- [Text to read]:
>> Start
Tried to add her to my insurance, and it was as bad as I feared! 180 quid to over 2000. Weirdly, it was actually cheaper to have two 17-year-olds on the policy than just one.
Any tips for not being reamed to within an inch of my life either insuring separately or adding to an existing (or new) policy? Did you use a broker? Are black boxes any good, or will they skyrocket the premiums the first time you have to brake hard?
Make sure you and your wife are on the insurance if possible.
Black boxes are a double edged sword, beware curfews and restrictions on roads, apparently.
Laddo is only learning at the moment, think he's paying £700 with Admiral. Will double when he passes apparently.
Black boxes are a double edged sword, beware curfews and restrictions on roads, apparently.
Yep, I'd heard some stuff which made me a bit wary of them, regardless of the £££ saved.
This is discussed fairly often on here. My experience is that it was cheaper for the young driver to hold the policy rather than add them as a named driver to an existing policy. We did have to re-register the car in her name though, so now the family vehicle is referred to as 'Alice's car' 😁
That approach may not work with 2 young drivers of course.
Yeah, I think having a pair of them snookers most options. What age do premiums start going down? It's possible they're both off to uni next October, so while it would be nice to start them getting some NCD, it might be cheaper to add them to mine and then remove them except for short periods for the following three years.
Had this recently with my son. We bought a car when he was learning just before lockdown so it mostly sat on the drive until he passed last month!
I did the comparison sites and Admiral came up as the cheapest company that I had actually heard of but bloody expensive.
Anyway, long story short, I phoned them up and got a cheaper price and the chap on the phone suggested a multi car policy. I thought he was just up-selling but its worked out loads cheaper.
>> End
- [Dataset]:
>> Start
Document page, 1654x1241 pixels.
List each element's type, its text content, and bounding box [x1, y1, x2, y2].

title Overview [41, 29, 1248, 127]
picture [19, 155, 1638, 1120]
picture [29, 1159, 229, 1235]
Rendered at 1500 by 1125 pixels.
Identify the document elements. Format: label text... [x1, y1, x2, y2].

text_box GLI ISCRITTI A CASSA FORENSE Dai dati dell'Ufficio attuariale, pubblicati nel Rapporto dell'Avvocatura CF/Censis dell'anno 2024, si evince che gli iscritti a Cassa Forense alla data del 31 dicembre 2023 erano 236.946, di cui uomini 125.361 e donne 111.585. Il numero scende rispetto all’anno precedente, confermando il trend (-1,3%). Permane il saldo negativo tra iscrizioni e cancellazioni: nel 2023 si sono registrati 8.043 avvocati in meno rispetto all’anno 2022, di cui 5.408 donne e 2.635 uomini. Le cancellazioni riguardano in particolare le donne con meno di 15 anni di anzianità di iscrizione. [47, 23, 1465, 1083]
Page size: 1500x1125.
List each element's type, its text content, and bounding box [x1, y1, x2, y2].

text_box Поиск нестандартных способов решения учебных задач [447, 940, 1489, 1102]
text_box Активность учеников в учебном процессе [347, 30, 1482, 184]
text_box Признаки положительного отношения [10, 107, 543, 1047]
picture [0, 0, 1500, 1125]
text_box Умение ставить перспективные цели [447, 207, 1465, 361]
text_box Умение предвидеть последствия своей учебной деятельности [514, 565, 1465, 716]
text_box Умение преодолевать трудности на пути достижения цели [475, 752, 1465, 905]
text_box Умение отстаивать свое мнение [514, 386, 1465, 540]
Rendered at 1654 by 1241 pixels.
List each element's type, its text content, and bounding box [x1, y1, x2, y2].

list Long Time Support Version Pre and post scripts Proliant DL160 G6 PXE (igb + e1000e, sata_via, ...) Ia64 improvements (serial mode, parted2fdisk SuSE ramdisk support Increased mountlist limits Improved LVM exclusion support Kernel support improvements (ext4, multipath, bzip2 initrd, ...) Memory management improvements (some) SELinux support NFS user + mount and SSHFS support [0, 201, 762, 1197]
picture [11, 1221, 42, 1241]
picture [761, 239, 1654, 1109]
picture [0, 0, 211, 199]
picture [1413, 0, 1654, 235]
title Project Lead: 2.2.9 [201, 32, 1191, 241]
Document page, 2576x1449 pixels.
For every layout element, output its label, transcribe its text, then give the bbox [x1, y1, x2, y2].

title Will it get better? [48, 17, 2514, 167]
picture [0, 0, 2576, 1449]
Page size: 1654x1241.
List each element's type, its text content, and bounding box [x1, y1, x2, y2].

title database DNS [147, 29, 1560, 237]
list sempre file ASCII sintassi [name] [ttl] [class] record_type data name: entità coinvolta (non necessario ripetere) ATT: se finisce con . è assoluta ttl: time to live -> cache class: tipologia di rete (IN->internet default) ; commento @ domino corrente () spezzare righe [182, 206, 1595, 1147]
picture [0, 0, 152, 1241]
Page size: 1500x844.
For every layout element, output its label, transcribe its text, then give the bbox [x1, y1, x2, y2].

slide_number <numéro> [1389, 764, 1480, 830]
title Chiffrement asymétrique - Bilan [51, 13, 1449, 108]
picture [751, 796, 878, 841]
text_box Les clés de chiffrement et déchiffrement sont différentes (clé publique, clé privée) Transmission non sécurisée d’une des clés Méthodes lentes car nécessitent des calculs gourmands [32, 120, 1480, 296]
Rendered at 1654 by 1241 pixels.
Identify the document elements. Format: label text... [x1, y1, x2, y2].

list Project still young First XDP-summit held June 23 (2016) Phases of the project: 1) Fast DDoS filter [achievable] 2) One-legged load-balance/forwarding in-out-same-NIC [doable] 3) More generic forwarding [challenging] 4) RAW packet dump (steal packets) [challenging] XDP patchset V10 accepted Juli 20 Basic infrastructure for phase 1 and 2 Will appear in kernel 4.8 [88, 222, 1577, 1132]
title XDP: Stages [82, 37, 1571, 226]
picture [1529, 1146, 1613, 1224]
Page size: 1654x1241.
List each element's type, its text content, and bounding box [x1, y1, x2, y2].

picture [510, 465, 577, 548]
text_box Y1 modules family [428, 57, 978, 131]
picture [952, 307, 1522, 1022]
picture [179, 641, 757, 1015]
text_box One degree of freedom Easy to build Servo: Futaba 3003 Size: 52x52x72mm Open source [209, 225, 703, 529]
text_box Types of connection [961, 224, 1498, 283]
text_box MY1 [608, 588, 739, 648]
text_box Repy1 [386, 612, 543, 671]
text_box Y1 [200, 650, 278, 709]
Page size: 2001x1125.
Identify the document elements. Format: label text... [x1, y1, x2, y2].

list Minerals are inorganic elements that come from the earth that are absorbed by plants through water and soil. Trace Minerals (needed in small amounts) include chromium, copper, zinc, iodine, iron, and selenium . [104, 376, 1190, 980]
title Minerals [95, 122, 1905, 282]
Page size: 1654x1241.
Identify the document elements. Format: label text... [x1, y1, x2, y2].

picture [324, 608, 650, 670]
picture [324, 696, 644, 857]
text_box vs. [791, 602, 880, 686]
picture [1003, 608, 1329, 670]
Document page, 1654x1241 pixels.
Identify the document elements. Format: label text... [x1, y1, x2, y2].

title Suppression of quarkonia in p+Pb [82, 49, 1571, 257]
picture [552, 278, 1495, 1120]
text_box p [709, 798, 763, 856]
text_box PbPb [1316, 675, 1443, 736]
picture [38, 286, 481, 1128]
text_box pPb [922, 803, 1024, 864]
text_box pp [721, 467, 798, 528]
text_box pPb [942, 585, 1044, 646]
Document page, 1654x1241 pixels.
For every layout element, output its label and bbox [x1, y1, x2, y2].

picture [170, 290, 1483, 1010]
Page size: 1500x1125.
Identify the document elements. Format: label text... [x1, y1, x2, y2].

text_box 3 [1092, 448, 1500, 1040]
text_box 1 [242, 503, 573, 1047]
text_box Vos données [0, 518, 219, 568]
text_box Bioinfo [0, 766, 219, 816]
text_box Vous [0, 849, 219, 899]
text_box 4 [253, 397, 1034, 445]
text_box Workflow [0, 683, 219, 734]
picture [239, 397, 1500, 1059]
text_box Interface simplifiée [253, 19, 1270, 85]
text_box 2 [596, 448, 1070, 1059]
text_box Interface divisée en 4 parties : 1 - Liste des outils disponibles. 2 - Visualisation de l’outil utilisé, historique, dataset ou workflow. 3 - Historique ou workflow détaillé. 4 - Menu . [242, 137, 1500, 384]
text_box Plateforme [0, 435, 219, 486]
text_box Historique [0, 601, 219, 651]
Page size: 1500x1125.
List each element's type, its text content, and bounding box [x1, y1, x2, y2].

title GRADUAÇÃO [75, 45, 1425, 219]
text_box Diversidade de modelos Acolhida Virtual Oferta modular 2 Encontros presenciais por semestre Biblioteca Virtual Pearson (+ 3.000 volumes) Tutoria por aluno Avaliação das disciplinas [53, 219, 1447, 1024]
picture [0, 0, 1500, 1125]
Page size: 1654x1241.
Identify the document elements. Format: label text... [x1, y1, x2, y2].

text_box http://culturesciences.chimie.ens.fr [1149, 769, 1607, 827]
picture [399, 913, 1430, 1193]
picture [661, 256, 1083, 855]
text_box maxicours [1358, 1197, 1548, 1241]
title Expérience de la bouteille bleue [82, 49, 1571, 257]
>> End
- [Prompt 1]:
Please give everything from "Laddo is only" down to "drivers of course." in the insurance thread again, changing "Laddo" to "My boy".
- [Prompt 2]:
List every sum of money the insurance thread mentions.

- [Written reply 1]:
My boy is only learning at the moment, think he's paying £700 with Admiral. Will double when he passes apparently.
Black boxes are a double edged sword, beware curfews and restrictions on roads, apparently.
Yep, I'd heard some stuff which made me a bit wary of them, regardless of the £££ saved.
This is discussed fairly often on here. My experience is that it was cheaper for the young driver to hold the policy rather than add them as a named driver to an existing policy. We did have to re-register the car in her name though, so now the family vehicle is referred to as 'Alice's car' 😁
That approach may not work with 2 young drivers of course.

- [Written reply 2]:
180 quid
over 2000
£700